▶ Exercise: Only certain lines below are wanted: those starting at the line containing "hfov_deg: 102.1" and ending at the line containing "f_number: 1.78", both included, each retyped exactly.
= Beginning of Section =
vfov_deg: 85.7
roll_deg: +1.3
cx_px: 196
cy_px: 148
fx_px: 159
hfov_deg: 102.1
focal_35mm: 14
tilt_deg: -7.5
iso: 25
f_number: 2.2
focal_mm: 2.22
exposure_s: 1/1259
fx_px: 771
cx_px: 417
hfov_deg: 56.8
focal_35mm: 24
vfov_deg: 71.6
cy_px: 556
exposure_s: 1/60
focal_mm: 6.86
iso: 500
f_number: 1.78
= End of Section =
= Beginning of Section =
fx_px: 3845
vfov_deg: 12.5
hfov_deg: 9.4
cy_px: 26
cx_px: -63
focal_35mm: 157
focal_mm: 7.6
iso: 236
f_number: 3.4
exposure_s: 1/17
= End of Section =
▶ Solution for this task:
hfov_deg: 102.1
focal_35mm: 14
tilt_deg: -7.5
iso: 25
f_number: 2.2
focal_mm: 2.22
exposure_s: 1/1259
fx_px: 771
cx_px: 417
hfov_deg: 56.8
focal_35mm: 24
vfov_deg: 71.6
cy_px: 556
exposure_s: 1/60
focal_mm: 6.86
iso: 500
f_number: 1.78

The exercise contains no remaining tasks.